## WHAT NEEDS TO BE DONE
Please mark each statement (a), (b), and (c) yes or no according to the payday post below, and quote the exact words from the post that decide it. (a) Each payday the writer puts $200 toward a Vanguard Roth IRA. (b) The writer's goal is to save and invest over $30,000 for the year. (c) The writer covers the Roth IRA shortfall with money from the work pension plan.

___ DOCUMENT TEXT ___

Pay Day Friday 6/19/2020
Who doesn't love a payday Friday?
I know I do and you should to if you are paying yourself first.
Welcome to my micro-blog series where each payday I write a really quick blog discussing where my savings distributions are going.
Today I contributed the following:
$570 towards my Vanguard brokerage accounts.
$200 towards my Vanguard Roth IRA.
$145.14 into my pension plan through work.
These contributions are consistent with the contributions I have been making all year and my overall savings plan for the year. I'm looking to max out my Roth IRA with contributions of $6,000 and save and invest over $20,000 in total for the year. If you take ($570 + $200 + $145.14) * 26=$23,793.64, you will notice I will exceed my goal of $20,000
(You will also notice that my $200 contributions to my Roth IRA only total $5,200 for the year on a bi-weekly pay basis. Once per month I make up for this difference by contributing to the IRA from a few of my passive income sources, so for the year I will still end up maxing out my Roth.)

___ RECORD EXCERPTS ___

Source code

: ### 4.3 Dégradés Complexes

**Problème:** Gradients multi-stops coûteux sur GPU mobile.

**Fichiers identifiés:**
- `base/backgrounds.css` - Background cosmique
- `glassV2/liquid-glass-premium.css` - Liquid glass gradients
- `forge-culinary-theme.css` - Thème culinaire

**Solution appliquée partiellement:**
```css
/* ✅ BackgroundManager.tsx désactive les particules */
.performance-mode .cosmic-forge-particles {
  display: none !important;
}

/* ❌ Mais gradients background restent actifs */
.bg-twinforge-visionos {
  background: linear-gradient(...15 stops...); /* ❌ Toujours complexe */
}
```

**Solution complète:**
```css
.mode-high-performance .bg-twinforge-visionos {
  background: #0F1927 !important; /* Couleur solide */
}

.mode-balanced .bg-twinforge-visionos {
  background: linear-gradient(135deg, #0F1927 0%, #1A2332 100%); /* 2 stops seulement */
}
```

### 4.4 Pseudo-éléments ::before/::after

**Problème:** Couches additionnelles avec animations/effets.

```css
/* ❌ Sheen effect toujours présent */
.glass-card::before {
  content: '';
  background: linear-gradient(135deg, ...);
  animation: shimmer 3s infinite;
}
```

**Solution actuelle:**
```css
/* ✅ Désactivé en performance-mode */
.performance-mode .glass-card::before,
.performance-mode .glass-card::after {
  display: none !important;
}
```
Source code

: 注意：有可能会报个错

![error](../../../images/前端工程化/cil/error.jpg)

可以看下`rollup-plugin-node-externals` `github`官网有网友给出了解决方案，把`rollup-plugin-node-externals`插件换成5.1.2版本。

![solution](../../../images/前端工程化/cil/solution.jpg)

___

## EXERCISE SOLUTION
(a) Yes: "$200 towards my Vanguard Roth IRA."
(b) No: "save and invest over $20,000 in total for the year"
(c) No: "contributing to the IRA from a few of my passive income sources"